▸ Task objective:
Every entry that follows should be repeated exactly; drop the images.

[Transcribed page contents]
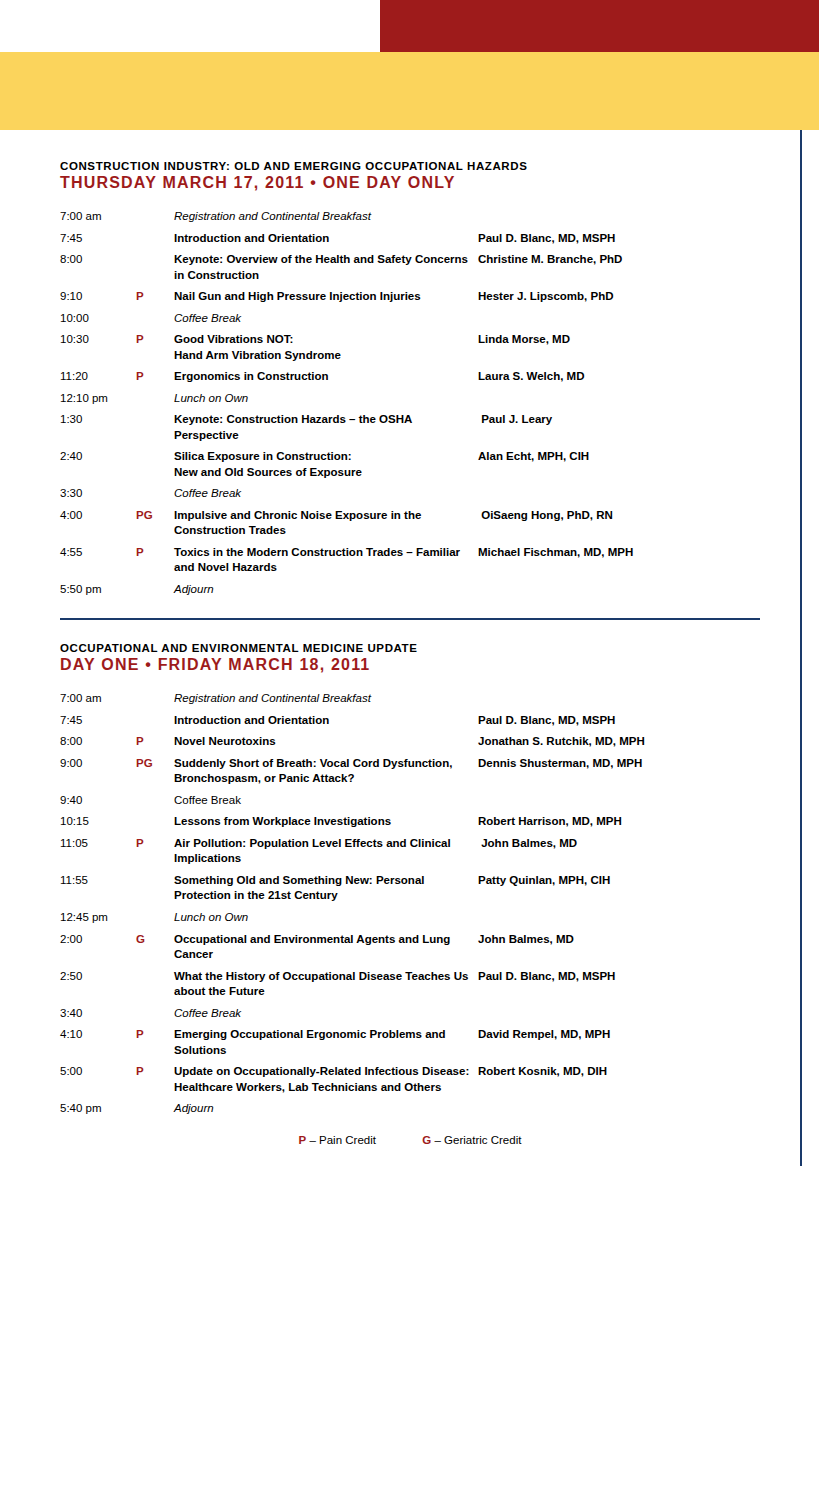Construction Industry: Old and Emerging Occupational Hazards
Thursday March 17, 2011 • One Day Only
| 7:00 am | | Registration and Continental Breakfast | |
| 7:45 | | Introduction and Orientation | Paul D. Blanc, MD, MSPH |
| 8:00 | | Keynote: Overview of the Health and Safety Concerns in Construction | Christine M. Branche, PhD |
| 9:10 | P | Nail Gun and High Pressure Injection Injuries | Hester J. Lipscomb, PhD |
| 10:00 | | Coffee Break | |
| 10:30 | P | Good Vibrations NOT: Hand Arm Vibration Syndrome | Linda Morse, MD |
| 11:20 | P | Ergonomics in Construction | Laura S. Welch, MD |
| 12:10 pm | | Lunch on Own | |
| 1:30 | | Keynote: Construction Hazards – the OSHA Perspective | Paul J. Leary |
| 2:40 | | Silica Exposure in Construction: New and Old Sources of Exposure | Alan Echt, MPH, CIH |
| 3:30 | | Coffee Break | |
| 4:00 | PG | Impulsive and Chronic Noise Exposure in the Construction Trades | OiSaeng Hong, PhD, RN |
| 4:55 | P | Toxics in the Modern Construction Trades – Familiar and Novel Hazards | Michael Fischman, MD, MPH |
| 5:50 pm | | Adjourn | |
Occupational and Environmental Medicine Update
Day One • Friday March 18, 2011
| 7:00 am | | Registration and Continental Breakfast | |
| 7:45 | | Introduction and Orientation | Paul D. Blanc, MD, MSPH |
| 8:00 | P | Novel Neurotoxins | Jonathan S. Rutchik, MD, MPH |
| 9:00 | PG | Suddenly Short of Breath: Vocal Cord Dysfunction, Bronchospasm, or Panic Attack? | Dennis Shusterman, MD, MPH |
| 9:40 | | Coffee Break | |
| 10:15 | | Lessons from Workplace Investigations | Robert Harrison, MD, MPH |
| 11:05 | P | Air Pollution: Population Level Effects and Clinical Implications | John Balmes, MD |
| 11:55 | | Something Old and Something New: Personal Protection in the 21st Century | Patty Quinlan, MPH, CIH |
| 12:45 pm | | Lunch on Own | |
| 2:00 | G | Occupational and Environmental Agents and Lung Cancer | John Balmes, MD |
| 2:50 | | What the History of Occupational Disease Teaches Us about the Future | Paul D. Blanc, MD, MSPH |
| 3:40 | | Coffee Break | |
| 4:10 | P | Emerging Occupational Ergonomic Problems and Solutions | David Rempel, MD, MPH |
| 5:00 | P | Update on Occupationally-Related Infectious Disease: Healthcare Workers, Lab Technicians and Others | Robert Kosnik, MD, DIH |
| 5:40 pm | | Adjourn | |
P – Pain Credit G – Geriatric Credit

▸ Answer for the task:
Construction Industry: Old and Emerging Occupational Hazards
Thursday March 17, 2011 • One Day Only
| 7:00 am | | Registration and Continental Breakfast | |
| 7:45 | | Introduction and Orientation | Paul D. Blanc, MD, MSPH |
| 8:00 | | Keynote: Overview of the Health and Safety Concerns in Construction | Christine M. Branche, PhD |
| 9:10 | P | Nail Gun and High Pressure Injection Injuries | Hester J. Lipscomb, PhD |
| 10:00 | | Coffee Break | |
| 10:30 | P | Good Vibrations NOT: Hand Arm Vibration Syndrome | Linda Morse, MD |
| 11:20 | P | Ergonomics in Construction | Laura S. Welch, MD |
| 12:10 pm | | Lunch on Own | |
| 1:30 | | Keynote: Construction Hazards – the OSHA Perspective | Paul J. Leary |
| 2:40 | | Silica Exposure in Construction: New and Old Sources of Exposure | Alan Echt, MPH, CIH |
| 3:30 | | Coffee Break | |
| 4:00 | PG | Impulsive and Chronic Noise Exposure in the Construction Trades | OiSaeng Hong, PhD, RN |
| 4:55 | P | Toxics in the Modern Construction Trades – Familiar and Novel Hazards | Michael Fischman, MD, MPH |
| 5:50 pm | | Adjourn | |
Occupational and Environmental Medicine Update
Day One • Friday March 18, 2011
| 7:00 am | | Registration and Continental Breakfast | |
| 7:45 | | Introduction and Orientation | Paul D. Blanc, MD, MSPH |
| 8:00 | P | Novel Neurotoxins | Jonathan S. Rutchik, MD, MPH |
| 9:00 | PG | Suddenly Short of Breath: Vocal Cord Dysfunction, Bronchospasm, or Panic Attack? | Dennis Shusterman, MD, MPH |
| 9:40 | | Coffee Break | |
| 10:15 | | Lessons from Workplace Investigations | Robert Harrison, MD, MPH |
| 11:05 | P | Air Pollution: Population Level Effects and Clinical Implications | John Balmes, MD |
| 11:55 | | Something Old and Something New: Personal Protection in the 21st Century | Patty Quinlan, MPH, CIH |
| 12:45 pm | | Lunch on Own | |
| 2:00 | G | Occupational and Environmental Agents and Lung Cancer | John Balmes, MD |
| 2:50 | | What the History of Occupational Disease Teaches Us about the Future | Paul D. Blanc, MD, MSPH |
| 3:40 | | Coffee Break | |
| 4:10 | P | Emerging Occupational Ergonomic Problems and Solutions | David Rempel, MD, MPH |
| 5:00 | P | Update on Occupationally-Related Infectious Disease: Healthcare Workers, Lab Technicians and Others | Robert Kosnik, MD, DIH |
| 5:40 pm | | Adjourn | |
P – Pain Credit G – Geriatric Credit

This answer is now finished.